『新・ロロナのアトリエ はじまりの物語 ~アーランドの錬金術士~』のニンテンドー3DS版は、2015年6月4日にコーエーテクモゲームスより発売された携帯機向けリメイク作品であり、2013年にPlayStation 3/Vita向けに発売された『新・ロロナのアトリエ』をベースに、3DS独自の仕様と表現に再構成されたバージョンである。
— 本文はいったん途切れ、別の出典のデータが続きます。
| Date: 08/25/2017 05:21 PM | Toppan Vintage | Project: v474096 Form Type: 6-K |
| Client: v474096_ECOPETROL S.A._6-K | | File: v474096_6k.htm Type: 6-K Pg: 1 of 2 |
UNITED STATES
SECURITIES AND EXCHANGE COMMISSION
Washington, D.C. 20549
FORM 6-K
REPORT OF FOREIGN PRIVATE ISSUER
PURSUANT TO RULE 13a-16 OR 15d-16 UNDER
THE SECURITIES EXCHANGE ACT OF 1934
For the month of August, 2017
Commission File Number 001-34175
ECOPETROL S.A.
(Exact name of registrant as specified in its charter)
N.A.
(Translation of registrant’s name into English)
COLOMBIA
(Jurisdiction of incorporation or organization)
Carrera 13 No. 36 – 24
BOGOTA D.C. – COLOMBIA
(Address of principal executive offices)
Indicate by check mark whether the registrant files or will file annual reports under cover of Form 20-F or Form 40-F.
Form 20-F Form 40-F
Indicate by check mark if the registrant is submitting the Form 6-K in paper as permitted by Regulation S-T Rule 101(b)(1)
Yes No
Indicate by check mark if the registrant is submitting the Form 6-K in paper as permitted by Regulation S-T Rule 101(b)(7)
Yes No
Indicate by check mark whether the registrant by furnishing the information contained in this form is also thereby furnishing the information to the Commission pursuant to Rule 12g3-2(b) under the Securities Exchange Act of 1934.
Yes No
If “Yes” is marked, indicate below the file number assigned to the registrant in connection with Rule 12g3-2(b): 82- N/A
アーランドシリーズ第1作『ロロナのアトリエ』の再構築版として、ストーリー・システム・演出のすべてが刷新されているが、3DS版はさらに独自の要素と制限を併せ持つ構成となっている。
本作の物語は、アーランド王国の首都でアトリエを営む少女ロロナ(ロロッテ・フリクセル)が、営業停止の危機に瀕したアトリエを存続させるため、3年間にわたって王国から課される依頼をこなしていくという構成である。ロロナは、師匠アストリッドや幼馴染イクセル、親友クーデリアらと共に、錬金術士としての成長と人々との絆を深めていく。物語は、3年間の課題達成を軸に進行し、プレイヤーの行動によって複数のエンディングに分岐するマルチエンディング形式が採用されている。
3DS版では、キャラクターモデルが2頭身のデフォルメ仕様に変更され、マップや演出も簡略化された。戦闘システムは従来のターン制から、マス目で区切られたシミュレーションRPG風の構成に変更されており、移動力や攻撃範囲といった要素が導入されている。これにより、キャラクターごとの性能差が顕著になり、移動力の低いキャラは戦術上不利になる場面も存在する。また、戦闘は専用フィールドに切り替わる形式となり、従来のシームレスな戦闘とは異なるテンポ感が生まれている。
本作には、PS3/Vita版に存在した「延長戦」や「アストリッドのアトリエ」などの追加シナリオも収録されており、後者はアストリッドとステルクの2人による独立した短編モードとして構成されている。また、ねるねるねるねとのコラボによる調合品・参考書の追加、削除マップの代替採取地の実装など、3DS版独自の要素も存在する。一方で、BGM変更機能や一部演出(必殺技カットイン、エンディングスチル表示など)は削除されており、セーブスロット数も本編3枠+外伝1枠に制限されている。
演出面では、ちびキャラによる可愛らしい表現と、絵本的な色調のグラフィックが特徴であり、携帯機向けに最適化されたUIと文字サイズが採用されている。音楽やボイスは基本的にPS3/Vita版と同一だが、一部BGM(「Maji-Bukko」など)が再生されない不具合も報告されている。また、3DS版ではタッチ操作が非対応であり、下画面の操作はすべてボタン入力で行う必要がある。